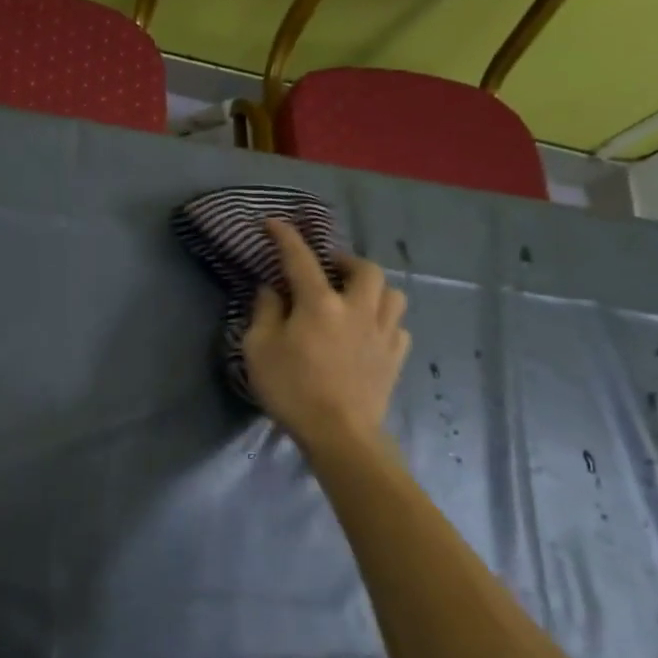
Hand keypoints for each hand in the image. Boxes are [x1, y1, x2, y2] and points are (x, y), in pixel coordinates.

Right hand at [242, 219, 411, 454]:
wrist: (339, 434)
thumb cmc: (292, 389)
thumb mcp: (259, 349)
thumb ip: (265, 312)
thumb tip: (272, 289)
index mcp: (320, 303)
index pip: (300, 258)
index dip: (286, 237)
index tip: (274, 223)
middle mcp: (358, 308)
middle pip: (364, 268)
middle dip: (345, 261)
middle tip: (328, 269)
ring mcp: (383, 332)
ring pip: (392, 294)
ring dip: (373, 288)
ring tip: (356, 297)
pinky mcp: (396, 357)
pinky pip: (398, 327)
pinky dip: (384, 322)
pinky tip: (370, 332)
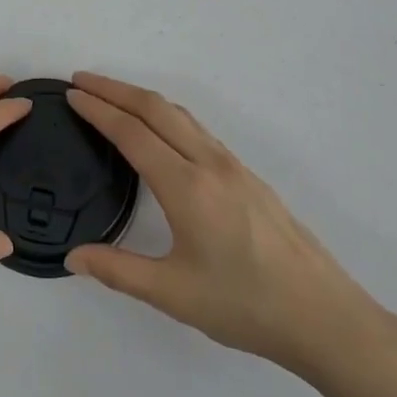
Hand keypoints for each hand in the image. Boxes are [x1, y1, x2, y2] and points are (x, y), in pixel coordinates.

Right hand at [64, 71, 396, 385]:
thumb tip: (72, 258)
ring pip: (180, 114)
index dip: (98, 109)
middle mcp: (209, 163)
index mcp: (186, 186)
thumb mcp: (174, 294)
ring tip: (114, 97)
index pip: (132, 132)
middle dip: (115, 89)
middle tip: (82, 80)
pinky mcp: (248, 176)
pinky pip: (198, 129)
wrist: (324, 316)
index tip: (71, 94)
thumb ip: (118, 271)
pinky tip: (162, 131)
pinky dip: (167, 115)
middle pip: (155, 108)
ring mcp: (232, 165)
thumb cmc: (246, 305)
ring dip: (142, 98)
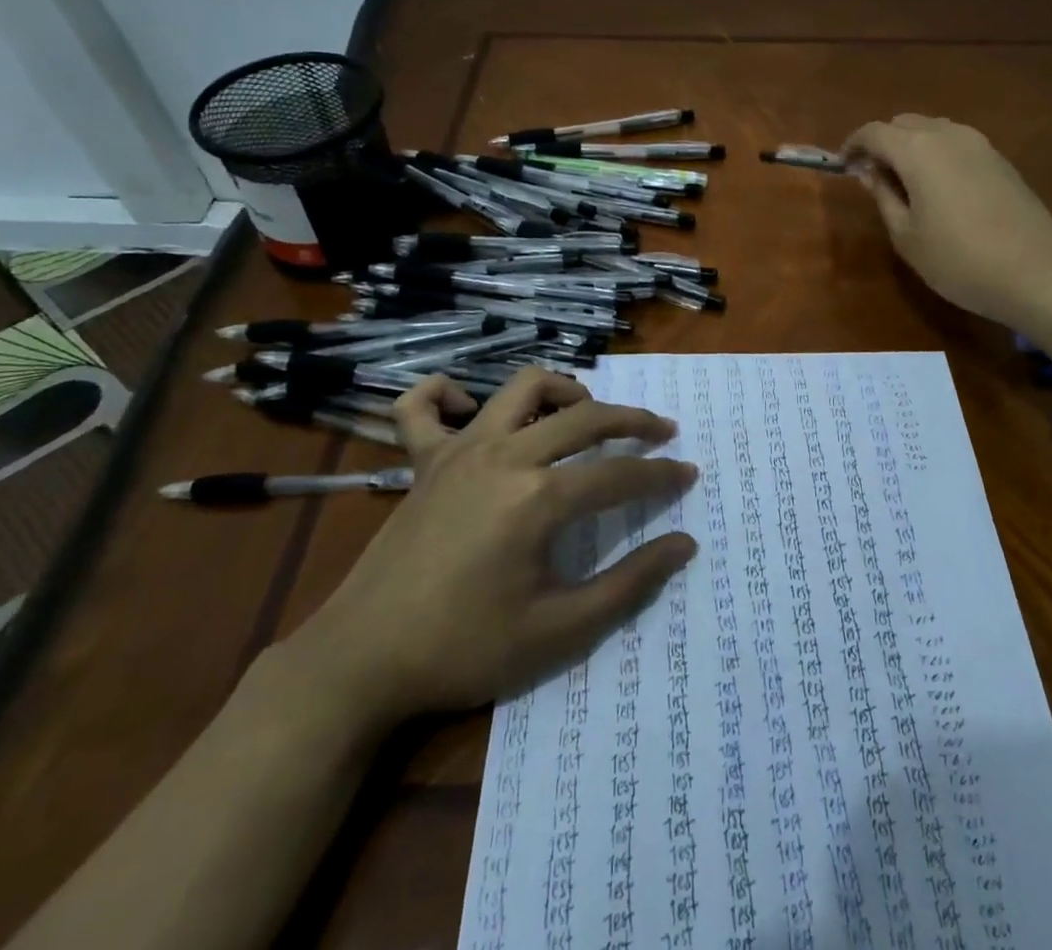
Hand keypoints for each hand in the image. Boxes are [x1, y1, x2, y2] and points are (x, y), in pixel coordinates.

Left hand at [276, 368, 696, 739]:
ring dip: (562, 391)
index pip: (618, 474)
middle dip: (632, 420)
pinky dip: (447, 395)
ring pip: (522, 388)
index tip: (688, 474)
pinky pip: (423, 406)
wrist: (362, 662)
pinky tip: (470, 410)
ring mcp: (459, 451)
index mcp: (538, 498)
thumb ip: (628, 584)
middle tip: (660, 433)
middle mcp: (504, 456)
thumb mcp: (558, 630)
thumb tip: (683, 544)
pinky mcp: (422, 461)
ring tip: (584, 412)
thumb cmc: (465, 649)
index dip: (660, 475)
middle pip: (584, 416)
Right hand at [843, 114, 1051, 325]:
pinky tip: (938, 188)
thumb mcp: (906, 235)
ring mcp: (979, 144)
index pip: (873, 131)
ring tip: (904, 182)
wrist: (1036, 272)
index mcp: (918, 150)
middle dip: (882, 142)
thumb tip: (869, 172)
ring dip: (911, 146)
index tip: (843, 166)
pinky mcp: (1000, 159)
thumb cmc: (958, 260)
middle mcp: (948, 134)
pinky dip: (936, 154)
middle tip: (872, 176)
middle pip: (904, 123)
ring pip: (932, 129)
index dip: (853, 145)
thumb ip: (883, 195)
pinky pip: (956, 143)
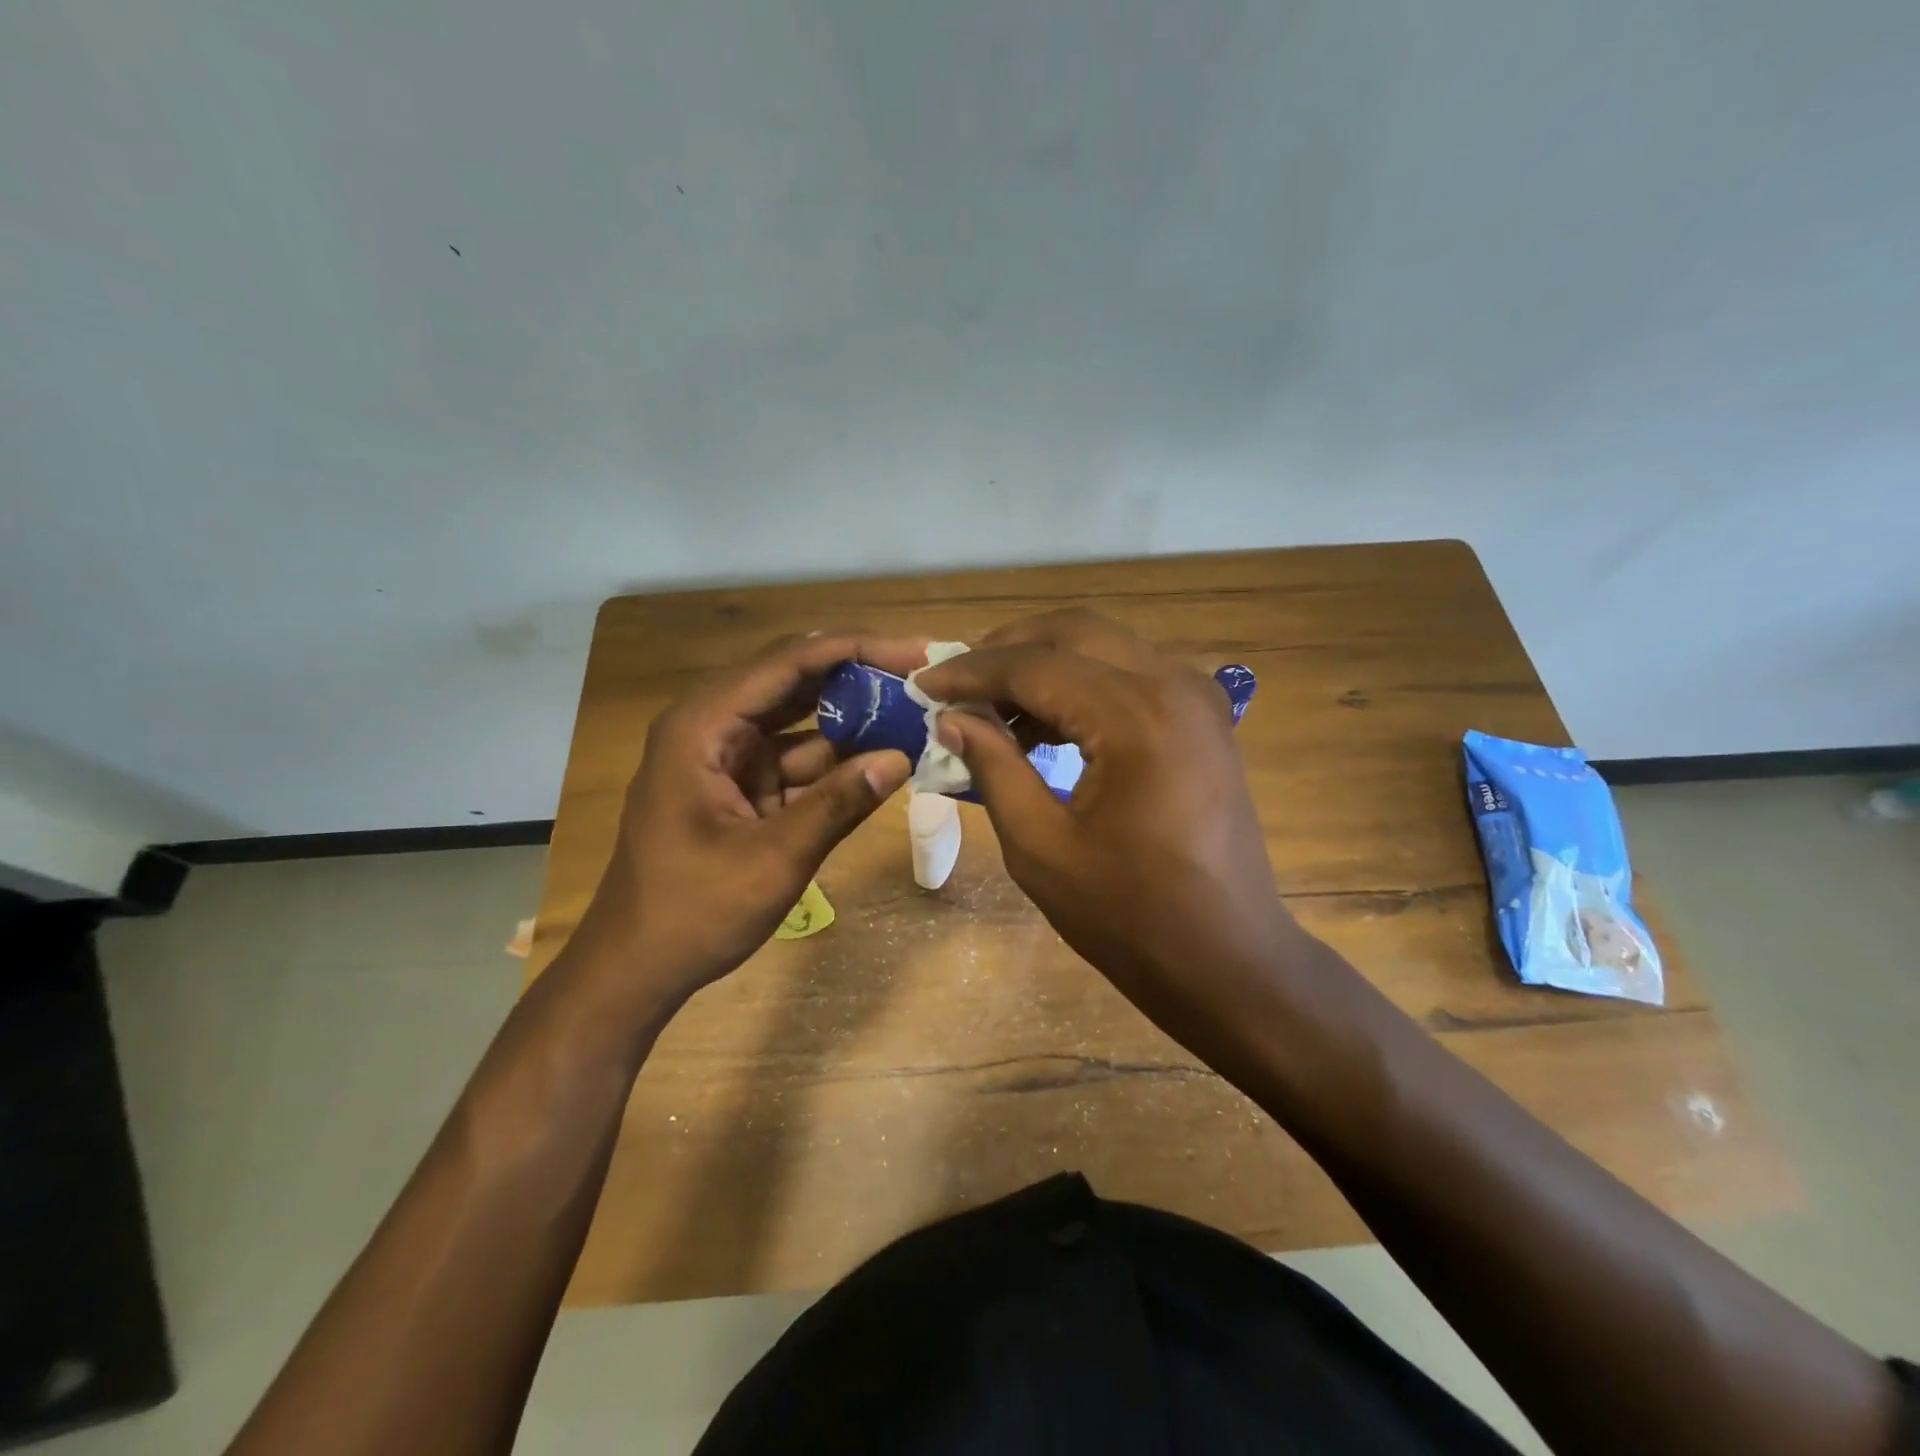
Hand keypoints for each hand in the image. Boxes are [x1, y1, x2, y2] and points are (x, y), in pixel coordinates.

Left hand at [573, 633, 922, 1008]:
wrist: (636, 968)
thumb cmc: (692, 912)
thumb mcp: (774, 859)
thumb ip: (838, 804)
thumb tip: (902, 758)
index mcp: (703, 727)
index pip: (788, 664)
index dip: (855, 650)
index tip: (914, 652)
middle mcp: (712, 727)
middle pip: (794, 682)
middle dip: (858, 677)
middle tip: (922, 675)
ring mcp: (727, 758)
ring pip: (801, 721)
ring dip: (853, 719)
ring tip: (915, 712)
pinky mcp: (742, 787)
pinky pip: (797, 760)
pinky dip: (837, 761)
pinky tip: (883, 758)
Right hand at [916, 611, 1298, 1038]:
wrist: (1226, 958)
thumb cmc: (1129, 915)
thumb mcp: (1041, 846)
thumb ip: (993, 767)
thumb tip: (952, 719)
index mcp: (1135, 716)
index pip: (1035, 665)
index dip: (971, 672)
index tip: (924, 685)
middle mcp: (1173, 685)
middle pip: (1074, 632)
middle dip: (1007, 649)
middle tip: (958, 686)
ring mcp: (1197, 697)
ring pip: (1104, 646)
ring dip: (1044, 664)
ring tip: (994, 709)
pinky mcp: (1203, 718)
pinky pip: (1131, 674)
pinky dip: (1082, 684)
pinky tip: (1048, 724)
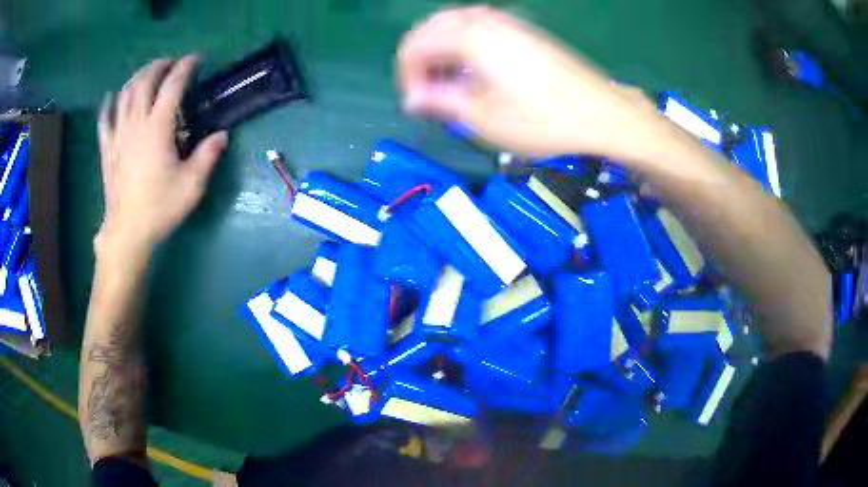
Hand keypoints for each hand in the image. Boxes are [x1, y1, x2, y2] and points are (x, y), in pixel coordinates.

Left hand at [96, 55, 227, 253]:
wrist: (127, 233)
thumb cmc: (160, 208)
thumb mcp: (192, 185)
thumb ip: (208, 155)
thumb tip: (221, 134)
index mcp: (158, 128)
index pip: (173, 85)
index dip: (186, 67)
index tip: (197, 60)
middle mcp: (136, 124)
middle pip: (144, 81)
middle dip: (159, 65)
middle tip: (171, 63)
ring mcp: (118, 136)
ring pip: (124, 94)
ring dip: (137, 77)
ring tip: (147, 74)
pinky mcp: (107, 150)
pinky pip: (104, 120)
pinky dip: (108, 105)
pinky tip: (111, 97)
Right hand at [396, 6, 661, 157]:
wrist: (601, 113)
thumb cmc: (544, 120)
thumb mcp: (485, 119)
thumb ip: (441, 102)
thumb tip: (412, 99)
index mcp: (470, 37)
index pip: (415, 45)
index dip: (408, 75)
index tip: (418, 103)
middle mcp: (485, 20)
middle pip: (431, 28)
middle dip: (422, 60)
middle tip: (430, 93)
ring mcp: (507, 22)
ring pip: (454, 24)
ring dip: (442, 50)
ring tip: (451, 83)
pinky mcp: (523, 30)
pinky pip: (479, 27)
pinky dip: (464, 44)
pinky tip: (475, 70)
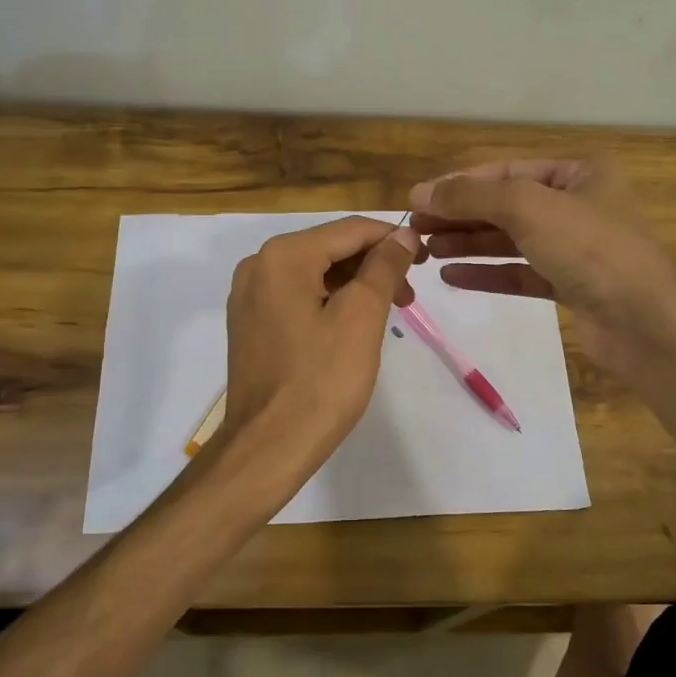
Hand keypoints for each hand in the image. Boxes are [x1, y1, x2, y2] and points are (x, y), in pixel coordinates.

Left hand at [221, 216, 422, 475]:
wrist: (269, 446)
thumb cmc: (321, 381)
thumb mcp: (362, 317)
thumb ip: (384, 267)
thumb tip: (404, 235)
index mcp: (283, 256)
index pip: (349, 229)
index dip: (393, 239)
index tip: (426, 257)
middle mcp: (258, 265)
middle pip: (330, 249)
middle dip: (374, 265)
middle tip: (410, 294)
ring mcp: (249, 296)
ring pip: (315, 273)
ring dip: (355, 285)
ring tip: (389, 311)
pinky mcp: (250, 323)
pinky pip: (298, 296)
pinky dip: (330, 302)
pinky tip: (354, 325)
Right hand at [407, 159, 675, 378]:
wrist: (643, 321)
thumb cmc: (590, 248)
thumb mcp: (528, 207)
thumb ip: (472, 196)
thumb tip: (421, 192)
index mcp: (579, 173)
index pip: (506, 172)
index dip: (460, 184)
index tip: (417, 200)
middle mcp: (577, 205)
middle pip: (506, 206)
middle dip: (460, 216)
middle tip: (416, 229)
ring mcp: (574, 248)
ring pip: (510, 240)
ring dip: (468, 244)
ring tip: (426, 251)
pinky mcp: (569, 285)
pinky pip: (519, 273)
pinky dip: (486, 273)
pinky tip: (451, 277)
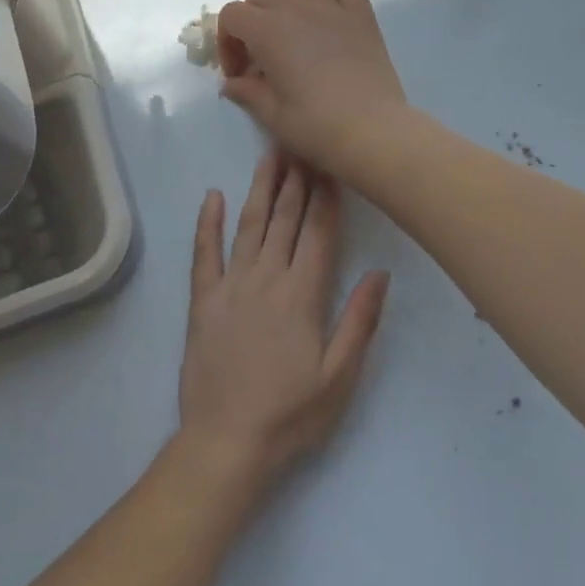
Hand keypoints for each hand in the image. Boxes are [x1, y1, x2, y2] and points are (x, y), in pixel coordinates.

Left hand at [178, 152, 390, 493]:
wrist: (227, 442)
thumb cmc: (290, 414)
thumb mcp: (339, 376)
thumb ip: (360, 321)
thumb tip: (381, 273)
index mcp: (303, 295)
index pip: (320, 233)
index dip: (327, 196)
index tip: (332, 164)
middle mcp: (267, 279)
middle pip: (286, 219)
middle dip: (297, 180)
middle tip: (302, 143)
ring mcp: (231, 286)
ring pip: (250, 226)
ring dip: (261, 189)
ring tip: (270, 155)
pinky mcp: (203, 300)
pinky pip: (204, 253)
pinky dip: (208, 223)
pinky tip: (213, 196)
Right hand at [216, 0, 409, 178]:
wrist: (374, 130)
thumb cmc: (316, 126)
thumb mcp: (272, 115)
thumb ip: (247, 93)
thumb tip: (232, 84)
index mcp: (268, 31)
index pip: (232, 15)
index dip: (227, 42)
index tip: (239, 73)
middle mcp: (297, 8)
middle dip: (253, 19)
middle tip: (262, 54)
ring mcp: (332, 7)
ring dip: (288, 0)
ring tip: (294, 31)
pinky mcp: (362, 15)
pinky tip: (329, 22)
========
[TASK INSTRUCTIONS]
Respond with the exact lines above running from the one containing "ring mcp: (249, 296)" to the one containing "thumb tip: (381, 273)", both ends kept and no pictures included.

[EXERCISE RESULT]
ring mcp: (249, 296)
ring pip: (315, 273)
ring dip: (355, 285)
ring tip: (389, 311)
pinky mcp: (250, 323)
pinky pip: (298, 296)
pinky dip: (330, 302)
pinky tip: (354, 325)
Right hand at [407, 159, 675, 378]:
wrist: (643, 321)
thumb cmc: (590, 248)
thumb mcp: (528, 207)
thumb ip: (472, 196)
thumb tip: (421, 192)
index mcp: (579, 173)
index pip: (506, 172)
index dip: (460, 184)
index tip: (417, 200)
middle mcp: (577, 205)
middle pip: (506, 206)
middle dip: (460, 216)
middle tip: (416, 229)
ring mcp: (574, 248)
ring pip: (510, 240)
ring dip: (468, 244)
ring tip: (426, 251)
pinky mcp: (569, 285)
pinky pip: (519, 273)
pinky dip: (486, 273)
pinky tip: (451, 277)
Hand keypoints for each hand in the image. Boxes are [x1, y1, x2, y2] and points are (x, y), in pixel coordinates.

Left hand at [178, 152, 390, 493]:
wrist: (227, 442)
thumb cmc: (290, 414)
thumb mcp: (339, 376)
thumb ip: (360, 321)
thumb tip: (381, 273)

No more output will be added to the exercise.